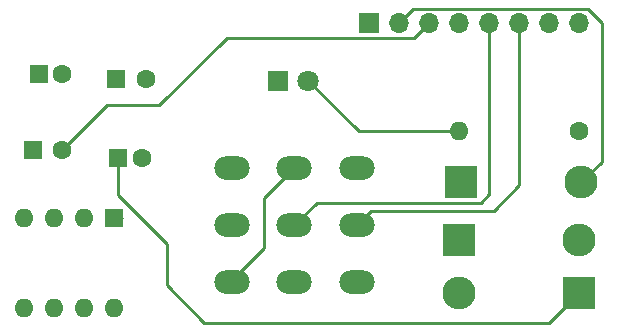
<source format=gbr>
G04 #@! TF.GenerationSoftware,KiCad,Pcbnew,7.0.11+dfsg-1build4*
G04 #@! TF.CreationDate,2026-01-28T22:33:10-05:00*
G04 #@! TF.ProjectId,stomp-chargepump,73746f6d-702d-4636-9861-72676570756d,rev?*
G04 #@! TF.SameCoordinates,Original*
G04 #@! TF.FileFunction,Copper,L2,Bot*
G04 #@! TF.FilePolarity,Positive*
%FSLAX46Y46*%
G04 Gerber Fmt 4.6, Leading zero omitted, Abs format (unit mm)*
G04 Created by KiCad (PCBNEW 7.0.11+dfsg-1build4) date 2026-01-28 22:33:10*
%MOMM*%
%LPD*%
G01*
G04 APERTURE LIST*
G04 #@! TA.AperFunction,ComponentPad*
%ADD10R,1.600000X1.600000*%
G04 #@! TD*
G04 #@! TA.AperFunction,ComponentPad*
%ADD11C,1.600000*%
G04 #@! TD*
G04 #@! TA.AperFunction,ComponentPad*
%ADD12O,1.600000X1.600000*%
G04 #@! TD*
G04 #@! TA.AperFunction,ComponentPad*
%ADD13R,2.800000X2.800000*%
G04 #@! TD*
G04 #@! TA.AperFunction,ComponentPad*
%ADD14O,2.800000X2.800000*%
G04 #@! TD*
G04 #@! TA.AperFunction,ComponentPad*
%ADD15R,1.800000X1.800000*%
G04 #@! TD*
G04 #@! TA.AperFunction,ComponentPad*
%ADD16C,1.800000*%
G04 #@! TD*
G04 #@! TA.AperFunction,ComponentPad*
%ADD17O,3.000000X2.000000*%
G04 #@! TD*
G04 #@! TA.AperFunction,ComponentPad*
%ADD18R,1.700000X1.700000*%
G04 #@! TD*
G04 #@! TA.AperFunction,ComponentPad*
%ADD19O,1.700000X1.700000*%
G04 #@! TD*
G04 #@! TA.AperFunction,Conductor*
%ADD20C,0.250000*%
G04 #@! TD*
G04 APERTURE END LIST*
D10*
X110000000Y-75300000D03*
D11*
X112500000Y-75300000D03*
D10*
X109845000Y-87005000D03*
D12*
X107305000Y-87005000D03*
X104765000Y-87005000D03*
X102225000Y-87005000D03*
X102225000Y-94625000D03*
X104765000Y-94625000D03*
X107305000Y-94625000D03*
X109845000Y-94625000D03*
D13*
X149225000Y-93345000D03*
D14*
X139065000Y-93345000D03*
D10*
X110169888Y-81915000D03*
D11*
X112169888Y-81915000D03*
D10*
X102957621Y-81280000D03*
D11*
X105457621Y-81280000D03*
D15*
X123725000Y-75400000D03*
D16*
X126265000Y-75400000D03*
D13*
X139065000Y-88900000D03*
D14*
X149225000Y-88900000D03*
D10*
X103444888Y-74800000D03*
D11*
X105444888Y-74800000D03*
D13*
X139220000Y-84000000D03*
D14*
X149380000Y-84000000D03*
D11*
X149225000Y-79700000D03*
D12*
X139065000Y-79700000D03*
D17*
X119796560Y-82831940D03*
X119796560Y-87630000D03*
X119796560Y-92428060D03*
X125095000Y-82831940D03*
X125095000Y-87630000D03*
X125095000Y-92428060D03*
X130393440Y-82831940D03*
X130393440Y-87630000D03*
X130393440Y-92428060D03*
D18*
X131460000Y-70485000D03*
D19*
X134000000Y-70485000D03*
X136540000Y-70485000D03*
X139080000Y-70485000D03*
X141620000Y-70485000D03*
X144160000Y-70485000D03*
X146700000Y-70485000D03*
X149240000Y-70485000D03*
D20*
X130393440Y-87630000D02*
X131623440Y-86400000D01*
X142000000Y-86400000D02*
X144160000Y-84240000D01*
X131623440Y-86400000D02*
X142000000Y-86400000D01*
X144160000Y-84240000D02*
X144160000Y-70485000D01*
X119796560Y-92428060D02*
X119796560Y-92293440D01*
X122555000Y-89535000D02*
X122555000Y-85371940D01*
X119796560Y-92293440D02*
X122555000Y-89535000D01*
X122555000Y-85371940D02*
X125095000Y-82831940D01*
X139065000Y-79700000D02*
X130565000Y-79700000D01*
X130565000Y-79700000D02*
X126265000Y-75400000D01*
X125095000Y-87630000D02*
X127000000Y-85725000D01*
X127000000Y-85725000D02*
X140875000Y-85725000D01*
X140875000Y-85725000D02*
X141620000Y-84980000D01*
X141620000Y-84980000D02*
X141620000Y-70485000D01*
X149380000Y-84000000D02*
X151130000Y-82250000D01*
X151130000Y-82250000D02*
X151130000Y-70485000D01*
X151130000Y-70485000D02*
X149955489Y-69310489D01*
X135174511Y-69310489D02*
X134000000Y-70485000D01*
X149955489Y-69310489D02*
X135174511Y-69310489D01*
X110169888Y-85080866D02*
X114300000Y-89210978D01*
X114300000Y-92710000D02*
X117475000Y-95885000D01*
X117475000Y-95885000D02*
X146685000Y-95885000D01*
X110169888Y-81915000D02*
X110169888Y-85080866D01*
X114300000Y-89210978D02*
X114300000Y-92710000D01*
X146685000Y-95885000D02*
X149225000Y-93345000D01*
X109267621Y-77470000D02*
X113665000Y-77470000D01*
X119380000Y-71755000D02*
X135270000Y-71755000D01*
X113665000Y-77470000D02*
X119380000Y-71755000D01*
X135270000Y-71755000D02*
X136540000Y-70485000D01*
X105457621Y-81280000D02*
X109267621Y-77470000D01*
X109845000Y-87005000D02*
X110480000Y-87005000D01*
X110480000Y-87005000D02*
X110490000Y-86995000D01*
M02*

</source>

◆ To do
Among the entries above, the line containing "X114300000Y-89210978D01*", the line containing "X146685000Y-95885000D02*", and all lines between them are to be restated word for word; nothing else belongs in the reply.

◆ Finished exercise
X114300000Y-89210978D01*
X114300000Y-92710000D02*
X117475000Y-95885000D01*
X117475000Y-95885000D02*
X146685000Y-95885000D01*
X110169888Y-81915000D02*
X110169888Y-85080866D01*
X114300000Y-89210978D02*
X114300000Y-92710000D01*
X146685000Y-95885000D02*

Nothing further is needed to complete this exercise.